Strawberry, feta and balsamic tarts

Our social media manager Ella had great fun creating these gorgeous-looking tarts that make an ideal lunch, dinner, starter or even party food bite! The salty feta compliments the sweet strawberries amazingly well. They're easy to knock up but looks like you've made a real effort.

Serves 4-6

Serves 4-6

Vegetarian

Vegetarian

Ingredients

For the macerated strawberries:

  • 300g strawberries, sliced
  • 2 tbsp caster sugar
  • 1 tsp balsamic vinegar
  • Few sprigs of thyme
  • Sea salt and freshly ground black pepper

For the tartlets:

  • 1 sheet of puff pastry
  • 200g cream cheese
  • 200g feta
  • Sea salt and freshly ground black pepper
  • 1 egg yolk
  • Handful of rocket, to serve

Cooking instructions

  • Start by macerating the strawberries.
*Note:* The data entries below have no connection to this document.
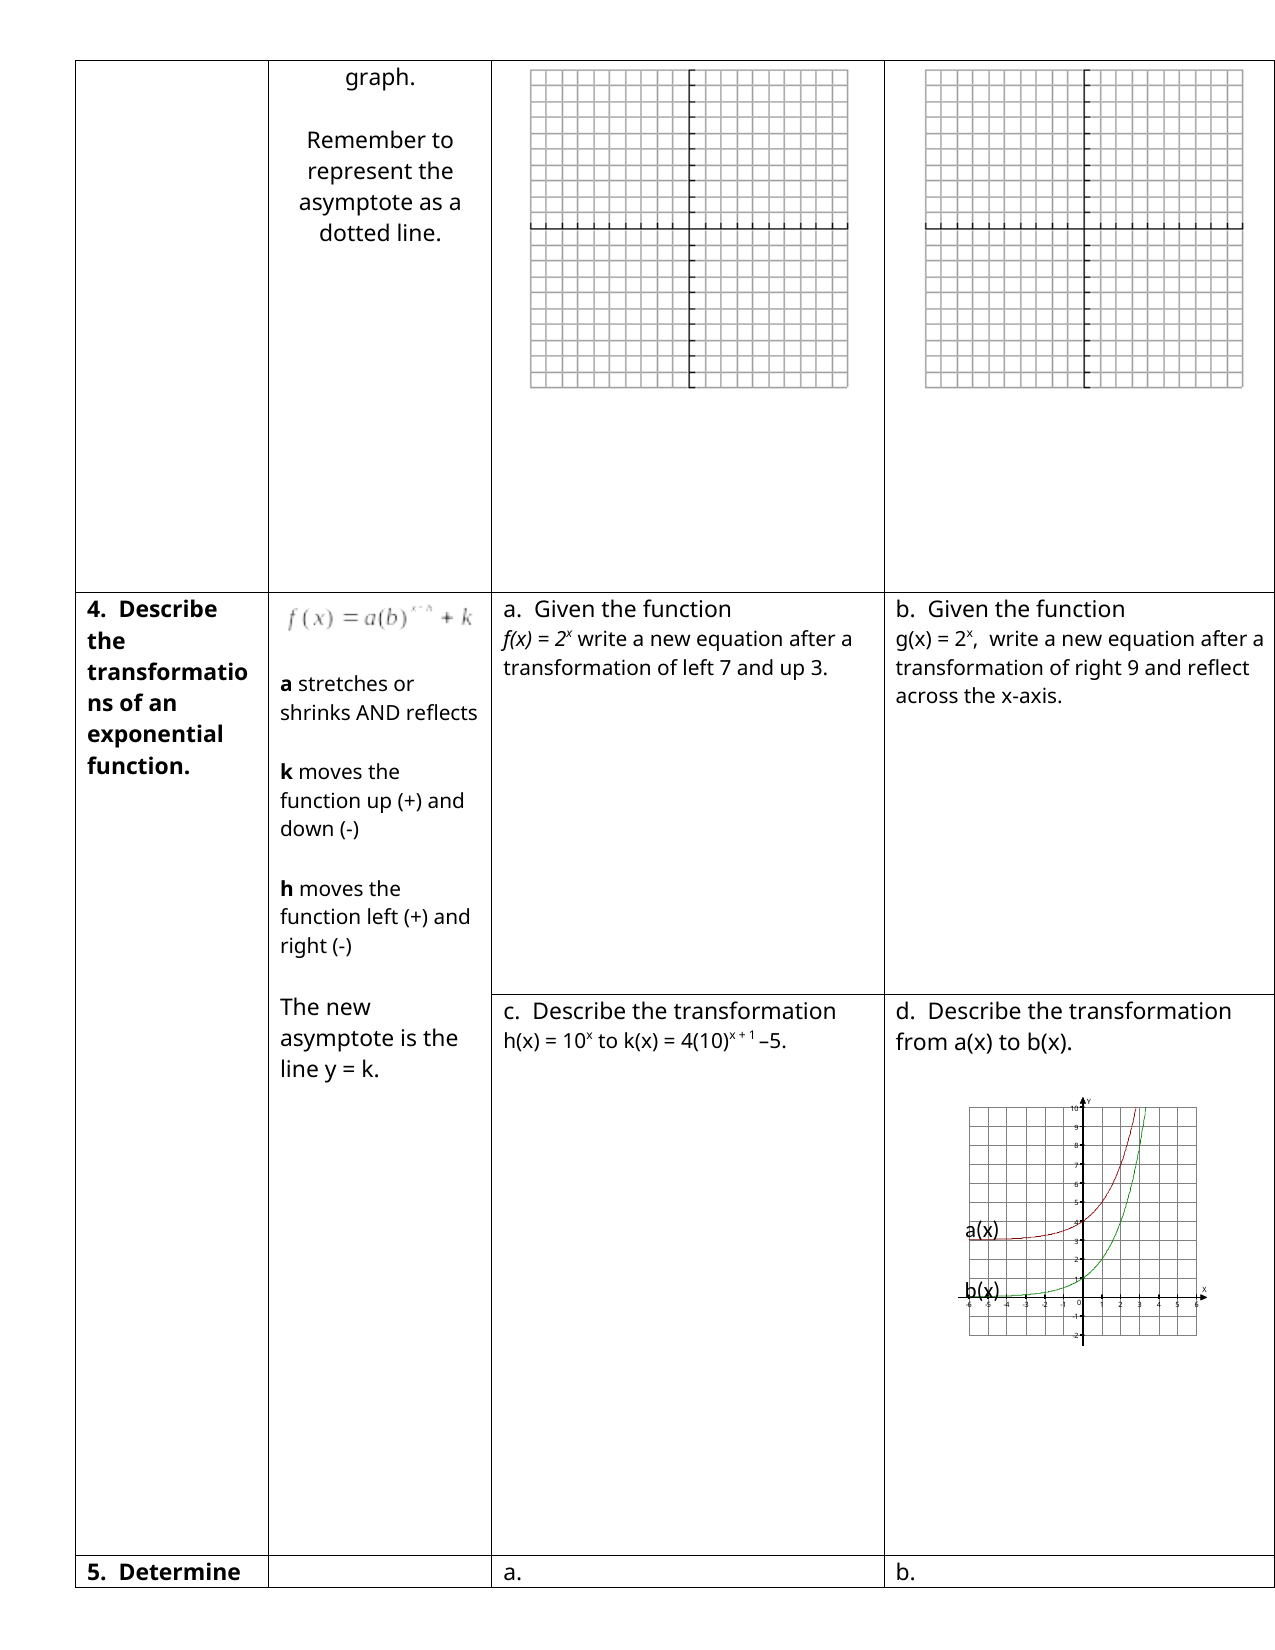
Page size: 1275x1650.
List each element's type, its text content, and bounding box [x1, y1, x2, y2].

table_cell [76, 61, 268, 592]
table_cell a. Graph: [492, 61, 884, 592]
table_cell [269, 1556, 491, 1587]
picture [917, 61, 1249, 394]
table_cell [76, 1556, 268, 1587]
table_cell a. Given the function f(x) = 2x write a new equation after a transformation of left 7 and up 3. [492, 593, 884, 994]
table_cell a stretches or shrinks AND reflects k moves the function up (+) and down (-) h moves the function left (+) and right (-) The new asymptote is the line y = k. [269, 593, 491, 1555]
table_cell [492, 1556, 884, 1587]
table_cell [885, 1556, 1274, 1587]
table_cell 4. Describe the transformations of an exponential function. [76, 593, 268, 1555]
table_cell d. Describe the transformation from a(x) to b(x). [885, 995, 1274, 1555]
picture [522, 61, 854, 394]
table_cell c. Describe the transformation h(x) = 10x to k(x) = 4(10)x + 1 –5. [492, 995, 884, 1555]
table_cell b. Graph: [885, 61, 1274, 592]
table_cell b. Given the function g(x) = 2x, write a new equation after a transformation of right 9 and reflect across the x-axis. [885, 593, 1274, 994]
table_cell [269, 61, 491, 592]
Mix the strawberries, sugar and vinegar together in a bowl. Pick in the thyme leaves, season well and mix again. Keep in the fridge for 30 minutes, stirring occasionally.
  • Preheat the oven to 200°C/180°C fan/Gas 6. Line a baking tray with baking paper.
  • Unroll the puff pastry sheet on the paper and use a sharp knife to cut into 8 equal rectangles.
  • Use the tip of the knife to score a 1cm border around the edge of each rectangle, being careful to not go all the way through the pastry – the filling may leak out any holes or tears.
  • Place on the lined tray and prick the middle sections (not the borders) all over with a fork to stop the pastry from puffing up too much.
  • Add the cream cheese to a mixing bowl and crumble in 150g of the feta. Season well and beat together to make a smooth cream.
  • Spread the cheese mixture evenly over the centre of each pastry.
  • Beat the egg yolk in a small bowl and brush the exposed pastry borders lightly to glaze.
  • Bake for 30 minutes or until the pastry is beautifully golden and crisp around the edges.
  • Allow to cool before topping with the rocket, macerated strawberries then crumbling over the remaining 50g of feta.